Pagina:Serao - La mano tagliata, Firenze, Salani, 1912.djvu/324

318 la mano tagliata.

giorno della catastrofe, ella non aveva più osato opporsi a che Rachele Cabib entrasse in un convento. Attratta dall’antica devozione che aveva per la sua padroncina, ella non se n’era andata da Napoli, ed aveva trovato servizio presso una famiglia borghese napoletana, che abitava alla Riviera di Chiaia. Come aveva raccontato a Ranieri Lambertini, ella aveva tentato varie volte di rivedere la giovine novizia delle sepolte vive; ma costei, temendo che con Rosa riapparissero nel convento tutti i ricordi e tutte le tentazioni del mondo, si era sempre rifiutata di riceverla; e la povera serva, sospirando, aveva rinunziato per sempre al suo sogno.

Per un caso, quella sera si era trovata in via Caracciolo, mentre i suonatori ambulanti cantavano Capille nire e Carmela; e, ora, tutto il dialogo affannoso sostenuto col gentiluomo romano, e giunto adesso al suo culmine con la domanda convulsa di Ranieri che voleva per forza rivedere Rachele, aveva sconvolto le poche idee della fedele domestica. Ella balbettò:

— È impossibile, signor conte, è impossibile!

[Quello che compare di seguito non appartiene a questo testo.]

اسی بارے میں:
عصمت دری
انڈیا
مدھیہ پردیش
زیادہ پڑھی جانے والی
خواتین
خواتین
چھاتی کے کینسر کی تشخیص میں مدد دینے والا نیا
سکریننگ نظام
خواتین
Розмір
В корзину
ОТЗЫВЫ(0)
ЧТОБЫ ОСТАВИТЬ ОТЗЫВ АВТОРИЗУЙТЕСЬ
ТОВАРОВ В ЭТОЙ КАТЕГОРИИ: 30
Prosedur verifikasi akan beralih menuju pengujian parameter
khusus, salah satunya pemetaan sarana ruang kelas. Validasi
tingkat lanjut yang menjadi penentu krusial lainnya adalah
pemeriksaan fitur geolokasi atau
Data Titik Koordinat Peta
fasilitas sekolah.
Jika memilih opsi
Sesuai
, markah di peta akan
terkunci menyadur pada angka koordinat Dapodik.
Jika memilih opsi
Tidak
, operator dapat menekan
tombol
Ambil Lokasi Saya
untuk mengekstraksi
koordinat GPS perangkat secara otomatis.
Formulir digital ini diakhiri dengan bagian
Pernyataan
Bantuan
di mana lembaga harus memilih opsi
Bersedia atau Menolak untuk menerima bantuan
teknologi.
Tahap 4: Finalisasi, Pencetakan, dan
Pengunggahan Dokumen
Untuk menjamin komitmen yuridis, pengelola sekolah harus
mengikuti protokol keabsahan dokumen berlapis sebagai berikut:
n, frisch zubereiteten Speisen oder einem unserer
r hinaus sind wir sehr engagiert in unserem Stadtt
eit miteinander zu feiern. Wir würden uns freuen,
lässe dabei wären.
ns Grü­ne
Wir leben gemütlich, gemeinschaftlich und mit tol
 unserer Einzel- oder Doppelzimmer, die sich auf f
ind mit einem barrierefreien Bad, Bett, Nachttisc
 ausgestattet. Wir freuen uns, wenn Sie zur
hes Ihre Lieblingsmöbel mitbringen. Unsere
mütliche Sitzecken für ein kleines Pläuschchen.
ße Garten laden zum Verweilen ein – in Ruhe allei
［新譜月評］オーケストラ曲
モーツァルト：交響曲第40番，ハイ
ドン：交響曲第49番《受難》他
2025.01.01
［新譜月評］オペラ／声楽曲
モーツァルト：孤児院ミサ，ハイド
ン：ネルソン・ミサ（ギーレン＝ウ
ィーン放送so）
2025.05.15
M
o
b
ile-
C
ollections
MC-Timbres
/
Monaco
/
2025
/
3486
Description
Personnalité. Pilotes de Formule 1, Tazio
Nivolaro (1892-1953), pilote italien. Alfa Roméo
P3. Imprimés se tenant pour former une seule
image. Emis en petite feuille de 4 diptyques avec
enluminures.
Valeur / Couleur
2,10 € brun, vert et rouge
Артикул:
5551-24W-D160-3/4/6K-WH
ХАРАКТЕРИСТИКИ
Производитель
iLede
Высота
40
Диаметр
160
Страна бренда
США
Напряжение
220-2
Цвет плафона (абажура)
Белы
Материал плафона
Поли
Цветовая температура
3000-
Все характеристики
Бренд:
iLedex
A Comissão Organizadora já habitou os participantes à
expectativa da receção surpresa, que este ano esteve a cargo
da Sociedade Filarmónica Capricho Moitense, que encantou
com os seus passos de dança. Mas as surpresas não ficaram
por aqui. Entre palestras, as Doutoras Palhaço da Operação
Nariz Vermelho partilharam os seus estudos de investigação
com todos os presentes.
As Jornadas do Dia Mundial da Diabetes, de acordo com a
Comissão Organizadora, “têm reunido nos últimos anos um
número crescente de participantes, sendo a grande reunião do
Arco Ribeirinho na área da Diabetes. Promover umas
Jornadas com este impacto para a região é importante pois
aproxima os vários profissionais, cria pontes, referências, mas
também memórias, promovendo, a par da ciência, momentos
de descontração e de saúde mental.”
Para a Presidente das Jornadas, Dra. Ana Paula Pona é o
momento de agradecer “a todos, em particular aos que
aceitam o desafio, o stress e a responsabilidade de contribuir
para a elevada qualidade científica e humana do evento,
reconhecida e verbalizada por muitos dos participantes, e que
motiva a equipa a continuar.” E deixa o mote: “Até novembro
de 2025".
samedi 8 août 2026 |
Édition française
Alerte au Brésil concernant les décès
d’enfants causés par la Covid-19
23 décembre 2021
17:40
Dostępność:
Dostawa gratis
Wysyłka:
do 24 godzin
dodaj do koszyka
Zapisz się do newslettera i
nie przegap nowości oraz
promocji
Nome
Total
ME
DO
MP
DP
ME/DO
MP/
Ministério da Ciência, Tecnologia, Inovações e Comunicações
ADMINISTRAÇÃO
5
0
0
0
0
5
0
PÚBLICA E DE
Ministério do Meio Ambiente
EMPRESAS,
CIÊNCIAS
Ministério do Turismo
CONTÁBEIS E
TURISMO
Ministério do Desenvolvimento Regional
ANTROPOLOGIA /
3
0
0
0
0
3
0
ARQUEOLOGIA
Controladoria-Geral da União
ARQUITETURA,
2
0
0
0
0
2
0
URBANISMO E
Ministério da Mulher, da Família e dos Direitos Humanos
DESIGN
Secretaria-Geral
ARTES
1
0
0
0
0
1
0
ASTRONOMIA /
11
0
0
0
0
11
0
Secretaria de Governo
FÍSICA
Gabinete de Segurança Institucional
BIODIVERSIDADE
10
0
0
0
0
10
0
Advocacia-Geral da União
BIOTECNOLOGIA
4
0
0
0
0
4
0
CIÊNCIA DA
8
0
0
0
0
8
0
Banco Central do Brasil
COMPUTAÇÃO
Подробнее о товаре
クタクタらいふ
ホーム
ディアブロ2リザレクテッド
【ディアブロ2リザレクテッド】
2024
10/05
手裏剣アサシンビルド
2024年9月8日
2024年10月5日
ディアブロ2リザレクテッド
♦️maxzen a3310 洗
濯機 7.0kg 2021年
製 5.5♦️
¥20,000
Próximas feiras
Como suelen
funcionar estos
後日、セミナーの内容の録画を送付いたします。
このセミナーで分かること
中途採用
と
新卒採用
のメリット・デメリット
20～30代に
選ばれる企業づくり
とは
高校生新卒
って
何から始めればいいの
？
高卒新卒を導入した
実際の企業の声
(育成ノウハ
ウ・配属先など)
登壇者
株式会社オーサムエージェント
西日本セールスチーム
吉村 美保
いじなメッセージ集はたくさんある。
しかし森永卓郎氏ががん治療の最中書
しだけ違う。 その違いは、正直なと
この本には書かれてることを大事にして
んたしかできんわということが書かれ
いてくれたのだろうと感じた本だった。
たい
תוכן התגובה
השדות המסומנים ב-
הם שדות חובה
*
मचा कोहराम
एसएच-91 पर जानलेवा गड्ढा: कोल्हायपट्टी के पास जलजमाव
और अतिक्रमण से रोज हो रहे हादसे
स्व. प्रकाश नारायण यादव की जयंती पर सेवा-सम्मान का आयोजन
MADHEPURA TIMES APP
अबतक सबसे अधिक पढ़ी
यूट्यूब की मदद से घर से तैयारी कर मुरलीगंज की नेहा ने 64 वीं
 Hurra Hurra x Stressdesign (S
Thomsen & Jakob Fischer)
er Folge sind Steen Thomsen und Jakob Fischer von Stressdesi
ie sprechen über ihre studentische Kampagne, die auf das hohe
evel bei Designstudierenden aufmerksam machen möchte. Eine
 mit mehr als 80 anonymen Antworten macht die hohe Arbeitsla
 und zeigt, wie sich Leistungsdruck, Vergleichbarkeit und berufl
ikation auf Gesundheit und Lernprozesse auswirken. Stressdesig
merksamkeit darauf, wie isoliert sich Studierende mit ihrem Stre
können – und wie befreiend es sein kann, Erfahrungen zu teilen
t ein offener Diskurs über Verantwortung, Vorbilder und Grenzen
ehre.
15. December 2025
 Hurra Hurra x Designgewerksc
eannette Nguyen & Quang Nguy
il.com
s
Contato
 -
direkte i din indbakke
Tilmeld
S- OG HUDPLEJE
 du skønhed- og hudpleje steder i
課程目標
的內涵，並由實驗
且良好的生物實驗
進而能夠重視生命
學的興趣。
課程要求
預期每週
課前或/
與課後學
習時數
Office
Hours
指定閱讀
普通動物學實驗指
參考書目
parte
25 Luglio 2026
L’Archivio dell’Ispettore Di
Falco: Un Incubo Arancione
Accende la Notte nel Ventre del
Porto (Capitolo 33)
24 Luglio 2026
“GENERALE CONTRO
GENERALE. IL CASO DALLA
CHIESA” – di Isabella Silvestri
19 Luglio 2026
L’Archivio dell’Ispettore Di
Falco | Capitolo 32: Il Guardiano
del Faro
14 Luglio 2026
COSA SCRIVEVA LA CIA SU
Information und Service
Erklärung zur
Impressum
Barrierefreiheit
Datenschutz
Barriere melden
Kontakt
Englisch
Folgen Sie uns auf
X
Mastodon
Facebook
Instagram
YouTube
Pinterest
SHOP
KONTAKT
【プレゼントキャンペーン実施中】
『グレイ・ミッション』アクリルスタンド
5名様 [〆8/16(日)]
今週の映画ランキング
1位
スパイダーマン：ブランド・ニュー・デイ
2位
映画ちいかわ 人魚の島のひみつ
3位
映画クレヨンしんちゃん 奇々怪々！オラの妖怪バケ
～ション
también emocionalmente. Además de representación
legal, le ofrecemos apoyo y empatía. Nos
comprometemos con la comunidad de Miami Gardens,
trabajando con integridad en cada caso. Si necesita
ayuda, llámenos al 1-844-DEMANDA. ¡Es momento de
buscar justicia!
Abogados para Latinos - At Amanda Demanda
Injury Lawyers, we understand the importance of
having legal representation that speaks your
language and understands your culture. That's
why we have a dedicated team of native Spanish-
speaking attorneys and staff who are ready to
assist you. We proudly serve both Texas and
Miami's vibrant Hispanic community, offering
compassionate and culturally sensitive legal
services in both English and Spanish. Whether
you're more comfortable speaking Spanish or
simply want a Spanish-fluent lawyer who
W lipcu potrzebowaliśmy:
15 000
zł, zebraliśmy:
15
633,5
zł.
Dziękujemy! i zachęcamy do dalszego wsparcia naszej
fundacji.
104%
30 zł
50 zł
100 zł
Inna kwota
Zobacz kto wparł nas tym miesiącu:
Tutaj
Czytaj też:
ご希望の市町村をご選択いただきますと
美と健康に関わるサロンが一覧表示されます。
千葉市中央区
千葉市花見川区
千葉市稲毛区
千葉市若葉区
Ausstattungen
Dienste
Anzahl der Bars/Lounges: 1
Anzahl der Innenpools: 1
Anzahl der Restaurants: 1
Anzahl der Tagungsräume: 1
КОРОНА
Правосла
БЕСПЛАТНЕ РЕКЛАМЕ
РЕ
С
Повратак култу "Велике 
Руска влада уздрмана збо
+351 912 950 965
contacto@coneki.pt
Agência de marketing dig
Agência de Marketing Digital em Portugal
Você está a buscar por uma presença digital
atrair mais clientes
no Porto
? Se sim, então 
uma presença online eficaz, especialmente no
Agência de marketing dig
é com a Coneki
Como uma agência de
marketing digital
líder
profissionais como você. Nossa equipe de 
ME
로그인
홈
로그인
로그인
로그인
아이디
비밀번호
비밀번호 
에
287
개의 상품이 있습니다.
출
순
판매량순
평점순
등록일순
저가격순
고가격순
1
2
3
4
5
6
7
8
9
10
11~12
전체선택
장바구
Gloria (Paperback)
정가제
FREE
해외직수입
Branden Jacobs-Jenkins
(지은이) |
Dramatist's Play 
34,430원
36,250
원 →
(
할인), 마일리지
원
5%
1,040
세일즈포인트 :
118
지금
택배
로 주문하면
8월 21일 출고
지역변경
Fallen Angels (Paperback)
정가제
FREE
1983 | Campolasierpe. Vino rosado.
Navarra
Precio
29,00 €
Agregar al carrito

— Debbo vederla, — replicò ancora una volta l’innamorato, che era arrivato ad uno stato di delirio veggente. — E tu devi aiutarmi.

— Non lo posso fare, — disse lei, tremando.

— E perchè? — chiese lui, ansiosamente.

— Perchè Rachele è una monaca, perchè nel convento non si entra, perchè la povera fanciulla è morta per voi.

— Sarebbe morta, se ne avessero sotterrato il cadavere; ma io farei riaprire quella tomba per seppellirmi accanto a lei, — gridò lui, a cui l’impensato di quel che avveniva e tutta la sua passione ridestata davano la febbre.

— Che dite, signor mio? — mormorò lei. — Questa è una pazzia!